The shares of AR9 has delivered a negative YTD return of 38.46%. However, in the past one month, the shares have delivered a return of 77.78%. As on 27 April 2020, the day was settled at $0.060.
Recently, on 31 March 2020, archTIS’ Kojensi platform was selected by Commonwealth Ombudsman to enable a safer manner of conducting inspections & collaboration between agencies where security is of high importance.
The Commonwealth Ombudsman bought an initial 50 licenses of Kojensi and the agreement is for 12 months’ worth a minimum of $35,454 in annual recurring revenue along with 2 one-year extension.
During the lockdown period, where most of business work is taking place from the remote location, security of data is a big concern for various companies. Possibility of increase in the demand for the security of data in the near future is keeping the company on its toes.
archTIS’s Kojensi is not only secure but also a trusted platform which is widely used for document collaboration and file sharing. Entering into agreement for 12 months by Commonwealth Ombudsman shows the believe in the platform.
DroneShield Limited (ASX: DRO)
A global leader in the drone security technology DroneShield Limited, has developed pre-distinguished drone security solutions. These solutions help in shielding individuals, businesses as well as vital infrastructure of intervention from drones.
The shares of DRO has delivered a negative YTD of 66.04%. However, in the last one month, the shares have delivered negative return of 10%. By the end of the trading session on 27 April 2020, the shares settled at $0.89.
Recently, the company has shipped the rest of the DroneGun Middle Eastern Ministry of Defence order that was announced during June 2018.
Safety, security, and privacy are the top priorities of any nation. Droneshield manufacturing and supply chain capabilities have indeed ramped up during the current difficult times the world is going through as security and defence shall always stay key priorities for public and private sector customers.
Flexigroup Limited (ASX: FXL)
Flexigroup Limited offers its customers and businesses various financial solutions via its network of retail and business partners. It comprises of Buy Now Pay Later (BNPL) products, credit cards and consumer and business leasing.
FXL shares have delivered a return of -60.59%. However, in the past one month, the shares have provided a return of 77.11%. On 27 April 2020, Flexigroup settled the day at $0.715.
Recently, the company has provided an update on its response to COVID-19 and a trading update for the March 2020 quarter. The Company highlighted that it in the precent scenario, it has switched to reprioritise its work & direct resources towards controlling the issues because of the extraordinary economic disruption due to coronavirus.
- FXL has a diverse and strong business model. Its product suite includes Buy Now Pay Later, credit cards and SME lending.

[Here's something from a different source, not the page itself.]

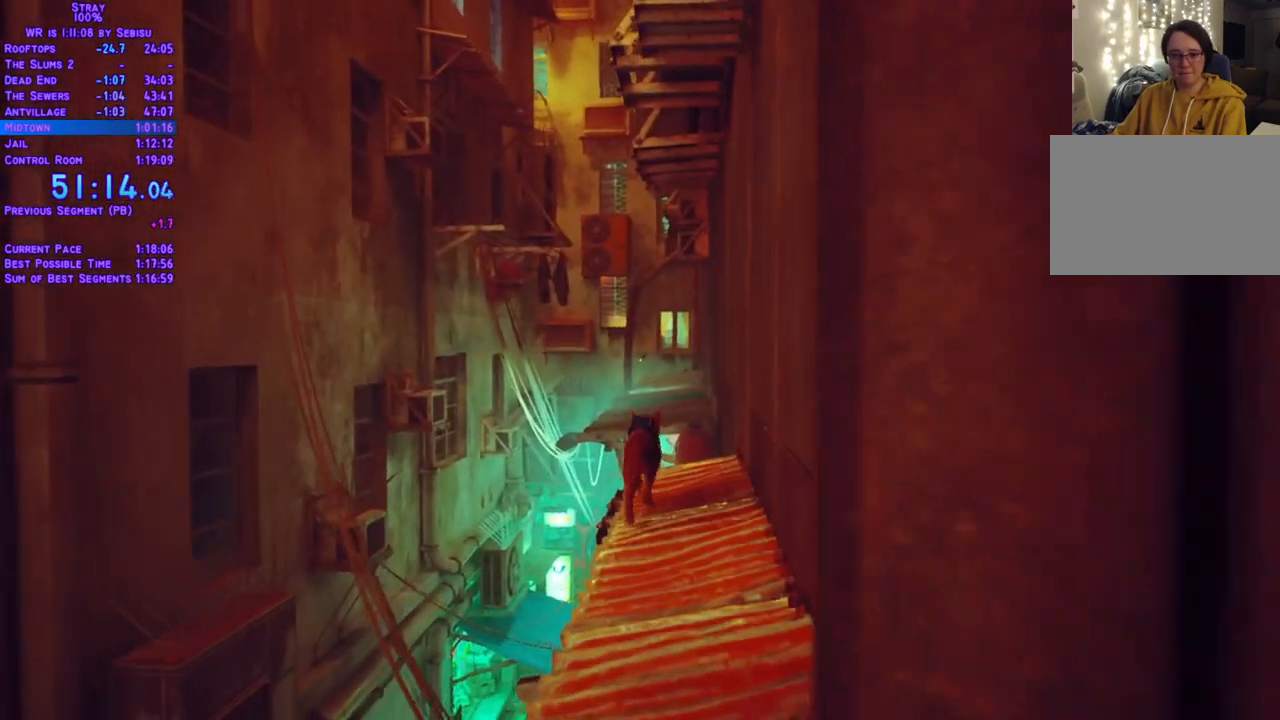
{"buttons": ["L2", "DPAD_UP"], "left_stick": "center", "right_stick": "center", "events": []}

Thus, it is able to serve a broad cross-section of the economy across various demographics.
- FlexiGroup has a track record of providing strong performance & sailing through ambiguous economic periods
- During 3Q FY2020 ended 31 March 2020, the company witnessed 11% growth in the in active customers to 1.89 million, 18% growth in transaction volume on continuing product as compared to the previous corresponding period.
- BNPL segment is the rising sector in the Australian market and has brighter future. There are about 70% of Australian citizen who have accepted BNPL products. Experts in the market believe that this market would double by 2023.
- Since the main product is online, the current scenario along with the mobile platforms being used are great supporters to maintain the balance between instore and online spend. The online transaction of humm saw a high of 285% on pcp, recorded in 3Q2020.